Im Ausland war zuletzt der neue iranisch-saudische Schlagabtausch das große Thema, im Iran konzentrieren sich die Medien auf die Innenpolitik und vor allem auf die bevorstehenden Präsidentenwahlen im Mai. Die Medien sind in zwei Lager gespalten, und jede Seite versucht, neue Korruptionsskandale und politische Fehler der Gegenseite aufzudecken.

Nun steht der Oberbürgermeister von Teheran, Mohammad Bagher Ghalibaf, im Verdacht, Mitgliedern des Stadtrates Teherans und mehreren Stadtdirektoren zum günstigen Erwerb begehrter Grundstücke in Teheran verholfen zu haben. Nachdem sogar Namen und Einzelheiten publik geworden waren, schaltete Ghalibaf selbst die Justiz ein. Mehrere Nachrichtenagenturen, die Unterlagen veröffentlicht hatten, wurden vorläufig zurückgepfiffen, aber die Printmedien lassen in dieser Angelegenheit nicht locker.

Ghalibafs Wahl vor einem Jahr war umstritten, nachdem herausgekommen war, dass eine in letzter Minute geänderte Stimme einer Stadträtin den Ausschlag gegeben hatte.
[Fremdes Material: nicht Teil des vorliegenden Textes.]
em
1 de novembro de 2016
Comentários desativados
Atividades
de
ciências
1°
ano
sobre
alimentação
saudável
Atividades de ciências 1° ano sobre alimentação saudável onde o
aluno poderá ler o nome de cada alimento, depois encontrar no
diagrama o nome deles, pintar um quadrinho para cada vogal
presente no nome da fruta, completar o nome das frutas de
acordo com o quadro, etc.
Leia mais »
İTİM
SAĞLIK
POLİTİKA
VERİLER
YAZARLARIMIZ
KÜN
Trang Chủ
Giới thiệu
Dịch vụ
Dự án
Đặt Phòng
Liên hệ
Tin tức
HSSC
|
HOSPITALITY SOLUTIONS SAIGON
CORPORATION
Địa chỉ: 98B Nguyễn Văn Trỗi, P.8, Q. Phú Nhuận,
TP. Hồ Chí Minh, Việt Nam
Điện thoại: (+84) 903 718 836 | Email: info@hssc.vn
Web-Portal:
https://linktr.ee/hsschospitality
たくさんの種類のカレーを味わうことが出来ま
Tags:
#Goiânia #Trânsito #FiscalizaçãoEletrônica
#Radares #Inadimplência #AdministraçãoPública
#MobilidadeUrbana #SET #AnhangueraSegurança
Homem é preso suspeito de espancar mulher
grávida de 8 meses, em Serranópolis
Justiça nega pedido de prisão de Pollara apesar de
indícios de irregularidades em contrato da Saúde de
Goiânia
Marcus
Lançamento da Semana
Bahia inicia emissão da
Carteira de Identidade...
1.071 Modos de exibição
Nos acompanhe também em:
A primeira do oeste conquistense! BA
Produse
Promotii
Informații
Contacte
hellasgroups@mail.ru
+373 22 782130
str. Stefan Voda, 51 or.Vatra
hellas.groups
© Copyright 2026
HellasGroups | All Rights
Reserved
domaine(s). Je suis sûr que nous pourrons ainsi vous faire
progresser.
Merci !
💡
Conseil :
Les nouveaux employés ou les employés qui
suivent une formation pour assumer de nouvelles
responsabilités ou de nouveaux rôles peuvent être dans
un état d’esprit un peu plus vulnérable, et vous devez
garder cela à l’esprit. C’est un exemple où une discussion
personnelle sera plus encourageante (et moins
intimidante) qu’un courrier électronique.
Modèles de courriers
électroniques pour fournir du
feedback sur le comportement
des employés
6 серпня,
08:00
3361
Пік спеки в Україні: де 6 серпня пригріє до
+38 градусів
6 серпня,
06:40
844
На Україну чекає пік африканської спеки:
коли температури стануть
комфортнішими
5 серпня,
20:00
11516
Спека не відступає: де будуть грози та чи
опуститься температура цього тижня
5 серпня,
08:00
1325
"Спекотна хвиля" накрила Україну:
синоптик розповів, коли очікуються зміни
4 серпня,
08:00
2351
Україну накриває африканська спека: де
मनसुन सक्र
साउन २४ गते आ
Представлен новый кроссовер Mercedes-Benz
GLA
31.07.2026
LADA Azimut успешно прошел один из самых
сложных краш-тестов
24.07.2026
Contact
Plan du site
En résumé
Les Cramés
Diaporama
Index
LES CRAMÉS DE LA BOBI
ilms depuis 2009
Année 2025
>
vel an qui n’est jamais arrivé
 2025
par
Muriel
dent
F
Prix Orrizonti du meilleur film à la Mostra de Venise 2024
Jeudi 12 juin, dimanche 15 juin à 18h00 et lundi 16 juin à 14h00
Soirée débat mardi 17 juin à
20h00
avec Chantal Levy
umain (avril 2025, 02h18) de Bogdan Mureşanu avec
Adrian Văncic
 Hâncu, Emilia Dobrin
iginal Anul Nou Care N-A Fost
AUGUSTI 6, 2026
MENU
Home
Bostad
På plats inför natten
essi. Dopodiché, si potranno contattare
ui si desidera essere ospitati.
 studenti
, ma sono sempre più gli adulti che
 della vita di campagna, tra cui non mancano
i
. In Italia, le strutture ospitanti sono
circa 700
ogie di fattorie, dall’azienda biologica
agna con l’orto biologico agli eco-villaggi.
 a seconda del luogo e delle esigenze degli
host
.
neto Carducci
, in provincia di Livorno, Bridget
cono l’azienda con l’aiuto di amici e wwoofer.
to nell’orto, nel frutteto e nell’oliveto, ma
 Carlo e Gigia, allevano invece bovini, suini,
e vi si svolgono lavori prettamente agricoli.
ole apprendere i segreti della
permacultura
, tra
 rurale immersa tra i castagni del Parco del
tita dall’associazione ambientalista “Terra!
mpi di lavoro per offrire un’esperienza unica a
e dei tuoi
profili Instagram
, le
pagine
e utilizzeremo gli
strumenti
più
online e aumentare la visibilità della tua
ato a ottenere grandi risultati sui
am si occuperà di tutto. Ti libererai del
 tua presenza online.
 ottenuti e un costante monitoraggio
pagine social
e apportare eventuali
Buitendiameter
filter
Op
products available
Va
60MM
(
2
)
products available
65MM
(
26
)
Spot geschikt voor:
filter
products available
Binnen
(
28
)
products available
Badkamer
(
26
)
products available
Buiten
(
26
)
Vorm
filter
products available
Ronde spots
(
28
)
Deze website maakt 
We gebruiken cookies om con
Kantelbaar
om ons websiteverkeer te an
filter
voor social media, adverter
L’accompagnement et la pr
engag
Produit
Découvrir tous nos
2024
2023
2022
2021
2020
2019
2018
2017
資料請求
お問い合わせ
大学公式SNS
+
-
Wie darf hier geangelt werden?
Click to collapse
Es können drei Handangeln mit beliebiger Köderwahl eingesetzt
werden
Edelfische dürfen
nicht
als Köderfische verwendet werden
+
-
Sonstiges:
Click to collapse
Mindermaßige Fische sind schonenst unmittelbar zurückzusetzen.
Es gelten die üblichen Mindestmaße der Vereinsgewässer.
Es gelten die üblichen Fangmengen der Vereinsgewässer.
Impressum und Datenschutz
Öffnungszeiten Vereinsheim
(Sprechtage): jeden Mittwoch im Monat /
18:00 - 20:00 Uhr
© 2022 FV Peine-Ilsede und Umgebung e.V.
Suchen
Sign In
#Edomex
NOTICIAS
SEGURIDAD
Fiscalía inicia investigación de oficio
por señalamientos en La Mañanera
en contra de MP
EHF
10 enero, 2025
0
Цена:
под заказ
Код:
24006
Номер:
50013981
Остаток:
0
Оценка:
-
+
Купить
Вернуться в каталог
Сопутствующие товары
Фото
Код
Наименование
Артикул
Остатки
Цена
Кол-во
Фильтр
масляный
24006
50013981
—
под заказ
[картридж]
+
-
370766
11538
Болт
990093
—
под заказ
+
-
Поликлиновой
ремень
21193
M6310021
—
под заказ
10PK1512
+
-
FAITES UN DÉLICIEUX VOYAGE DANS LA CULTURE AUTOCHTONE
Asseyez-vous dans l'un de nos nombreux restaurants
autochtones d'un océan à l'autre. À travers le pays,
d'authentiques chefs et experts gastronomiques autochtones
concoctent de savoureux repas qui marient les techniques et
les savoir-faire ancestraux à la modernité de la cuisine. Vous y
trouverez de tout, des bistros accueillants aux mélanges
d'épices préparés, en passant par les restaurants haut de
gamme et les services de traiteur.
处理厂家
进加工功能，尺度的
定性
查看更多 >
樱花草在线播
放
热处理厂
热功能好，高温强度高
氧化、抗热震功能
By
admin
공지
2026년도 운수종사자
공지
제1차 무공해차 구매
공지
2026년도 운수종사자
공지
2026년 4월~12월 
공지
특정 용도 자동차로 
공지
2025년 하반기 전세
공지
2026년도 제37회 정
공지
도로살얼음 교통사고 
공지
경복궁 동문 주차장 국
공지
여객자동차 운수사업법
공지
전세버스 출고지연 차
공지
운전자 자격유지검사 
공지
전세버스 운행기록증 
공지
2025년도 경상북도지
Die Affäre kommt den Konservativen sehr ungelegen: Sie waren dabei, die Regierung mit Vorwürfen über übermäßig hohe Gehälter von Bank- und Großfirmendirektoren in die Enge zu treiben. Wenn sich die Vorwürfe über Begünstigungen im Stadtrat bestätigen, kann Ghalibaf die Hoffnungen auf seinen dritten Anlauf auf den Präsidentenpalast wohl begraben.

Bürgermeisterinnen

Unabhängig von den politischen Grabenkämpfen erleben die Printmedien im Iran soeben eine neue Renaissance. Fast alle politischen Ereignisse, sogar brisante Themen – von der iranischen Sicherheitspolitik über Kritik ausländischer Medien am Iran bis hin zur Stellung der Frau in der Gesellschaft -, sind für liberale Blätter kein Tabu mehr. Parallel dazu wurden in mehreren Städten von den Gemeinderäten Frauen als Bürgermeisterinnen gewählt: eine Herausforderung der Familienpolitik der Konservativen. (Amir Loghmany aus Teheran, 14.9.2016)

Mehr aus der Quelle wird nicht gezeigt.